Suhadin, perwakilan masyarakat dan salah satu pemilik kebun, menyatakan bahwa dirinya dan masyarakat lainnya merasa dianiaya sejak lama.
“Kami mengetahui bahwa perusahaan ini merupakan pengganti dari perusahaan sebelumnya. Mungkin mereka tidak menyadari atau tidak memahami masalah ini,” katanya pada Rabu, 27 Maret 2024.
“Harapan kami tetap sama seperti sebelumnya, jika perusahaan tidak bisa memenuhi keinginan kami, kami meminta agar tanah kami yang digunakan oleh perusahaan dikembalikan,” tambahnya.
Tanah milik masyarakat yang digunakan oleh perusahaan, yang sekarang diketahui sebagai PT. ELAP, mencapai 260 hektar.
Menurut perjanjian dengan manajemen perusahaan sebelumnya, seharusnya ada pembagian keuntungan sebesar 70% untuk warga dan 30% untuk perusahaan.
Tuntutan masyarakat hanya dua, mengembalikan tanah yang menjadi hak mereka, atau perusahaan membayar tanah tersebut secara langsung.
“Tanah kami tidak banyak, hanya 260 hektar, dan kami meminta agar dikembalikan kepada kami,” ujarnya.
“Atau kita bisa mencari solusi bersama untuk masalah ini. Atau perusahaan dapat membayar tanah kami sebesar 260 hektar,” lanjutnya.
Selain sengketa lahan, juga dibahas tentang jalan yang diblokir oleh warga.
Untungnya, masalah blokade jalan telah diselesaikan.
Ketika ditanya tentang kemungkinan mengambil jalur hukum, Suhadin mengatakan sangat mungkin jika masalah terus berlanjut dan tidak ada penyelesaian.
“Kami sangat mungkin untuk mengambil jalur hukum.
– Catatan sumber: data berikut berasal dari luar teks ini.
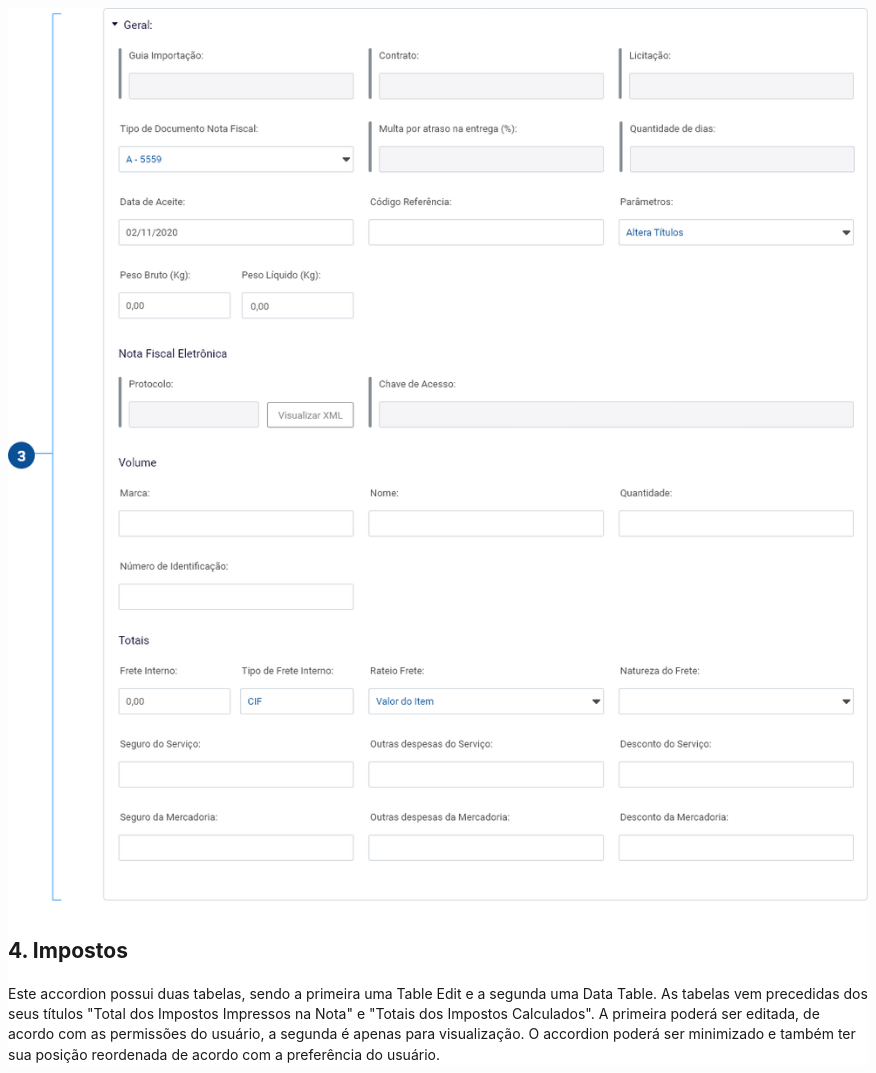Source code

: ![](<../../.gitbook/assets/image (233).png>)

## 4. Impostos

Este accordion possui duas tabelas, sendo a primeira uma Table Edit e a segunda uma Data Table. As tabelas vem precedidas dos seus títulos "Total dos Impostos Impressos na Nota" e "Totais dos Impostos Calculados". A primeira poderá ser editada, de acordo com as permissões do usuário, a segunda é apenas para visualização. O accordion poderá ser minimizado e também ter sua posição reordenada de acordo com a preferência do usuário.&#x20;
Namun, kami masih dalam situasi yang sulit, jadi kami hanya bisa melakukan musyawarah,” ungkapnya.
“Mungkin dengan liputan media seperti ini, akan ada pihak yang memberikan dukungan finansial untuk membantu kami mengambil jalur hukum,” tambahnya.
Di tempat yang sama, Asisten I Dadang Munandar mengatakan bahwa pemerintah hadir sebagai mediator dalam sengketa ini.
“Kami hadir sebagai mediator dalam sengketa lahan antara masyarakat dan PT. ELAP. Masyarakat telah menyampaikan tuntutannya dan telah diterima oleh perwakilan, yang akan disampaikan kepada pimpinan di Medan,” jelasnya.
“Masalah blokade jalan telah diselesaikan, dan kami akan memeriksa legalitas jalan ini, apakah berada di wilayah Pendopo atau Talang Padang,” tambahnya.
Dadang juga menyatakan bahwa mereka akan menunggu hasil pemeriksaan tersebut dan belum bisa mengomentari masalah lainnya karena masih dalam proses.
Pihak perusahaan belum bersedia memberikan keterangan kepada wartawan terkait permasalahan ini.